You might run a completely different system with your kids. (reply and tell me about it) Maybe an allowance works for your family. Maybe you have found something better than what we are doing. What I know is that every parent is trying to create the moment when a kid counts their own money and asks when they can earn more. Whatever gets your kid to that moment is worth doing.
We have three kids. Scott is the middle child. What he learns about earning and showing up, the feeling of money he worked for sitting in an account with his name on it, his siblings will absorb a version of it from watching him. Families teach this way. The kids are paying attention to each other long before they are paying attention to us.
There is a version of this essay where I make a larger argument about allowances, about the generation of kids who never learned to work because someone always made it comfortable for them not to. That is not this essay. Every family makes its own choices and I am not here to tell anyone what theirs should be.

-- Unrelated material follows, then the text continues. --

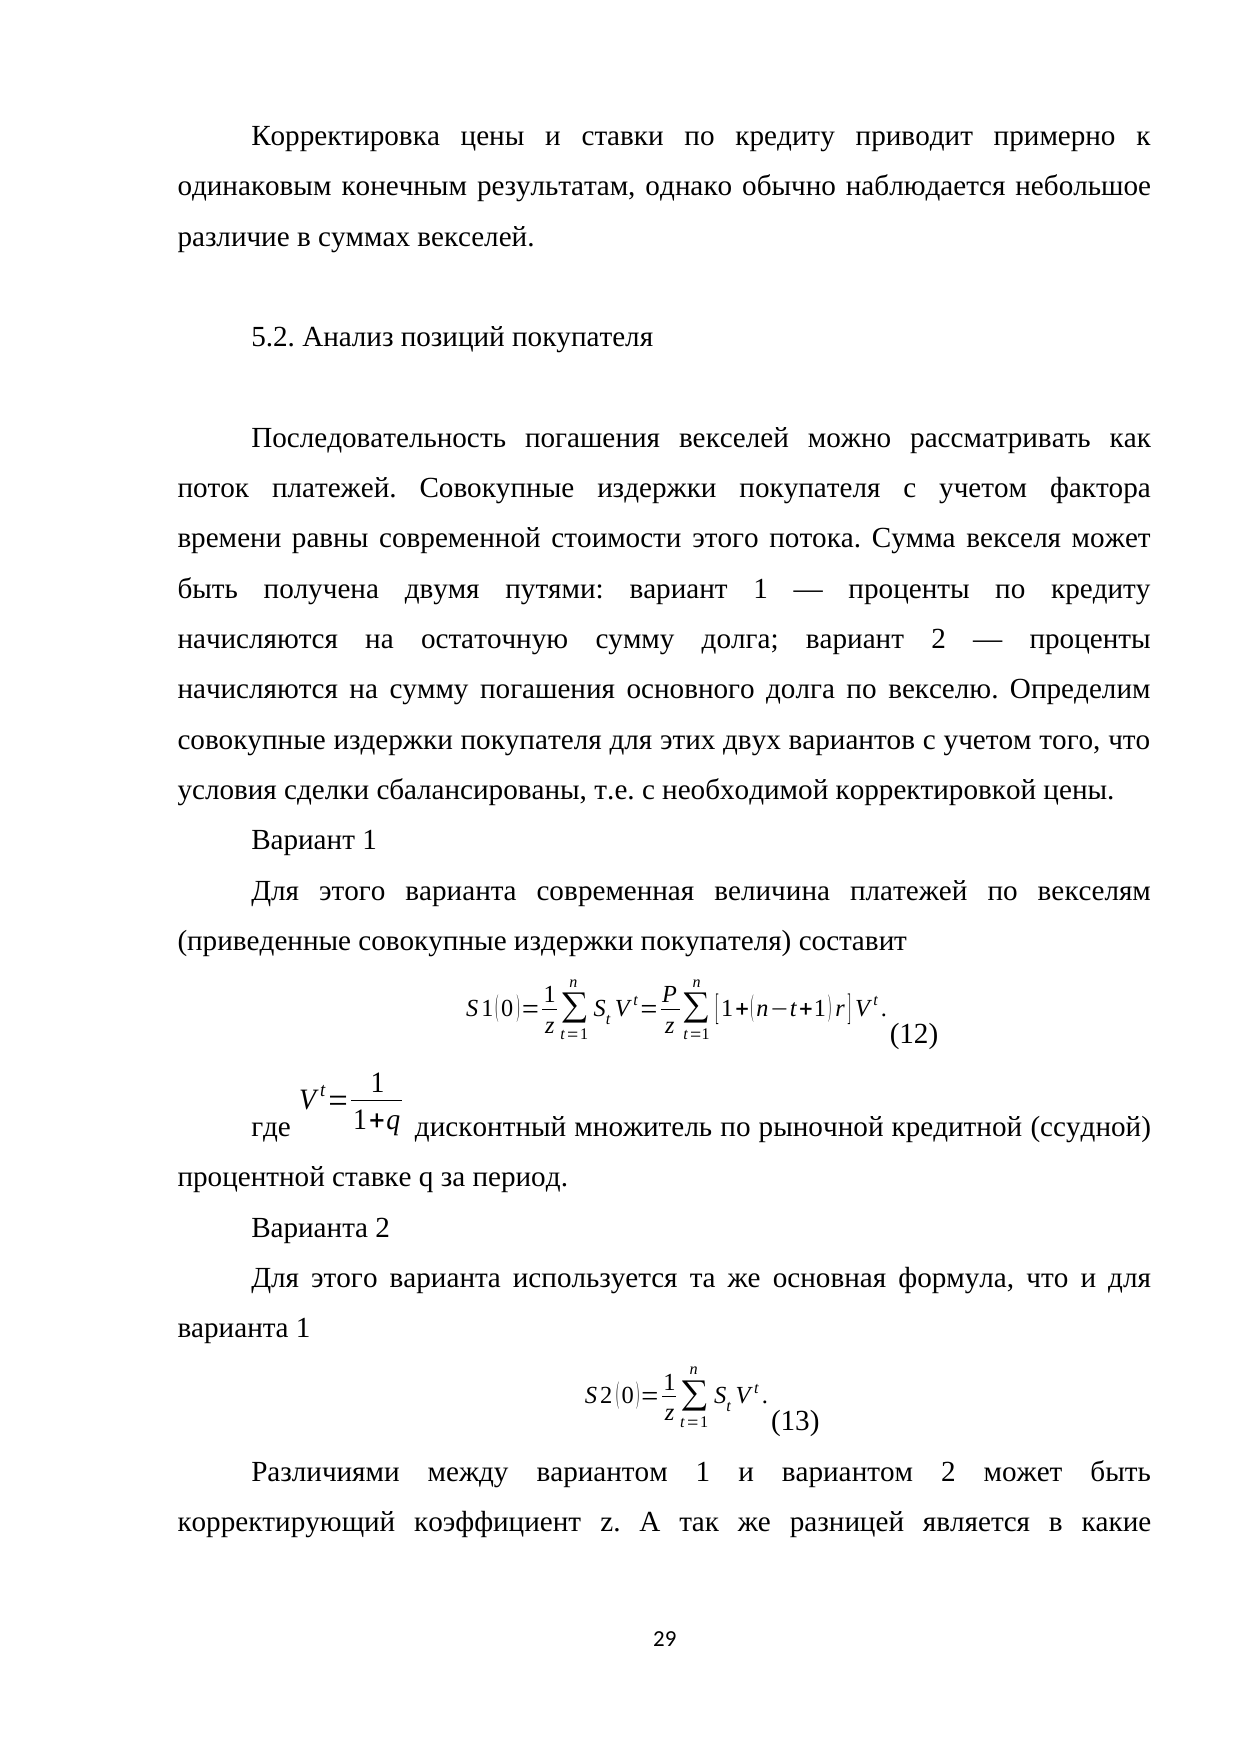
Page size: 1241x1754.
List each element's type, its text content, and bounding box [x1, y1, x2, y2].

What I can tell you is what I am after with Scott. The money in his checking account is there because he moved fast when the light went green. That is the habit I am building. The response to the light.
The money is just proof that it worked.
The Takeaway
Scott got into the car after our last shift, counted up what he had earned, and asked when we were going next.
That is what I was after. Not the delivery. Not the money. That question.
If you have kids, you already know the version of that question you are trying to create in your own home. The specifics do not matter much. The habit underneath them does.
How do you handle money and kids in your household?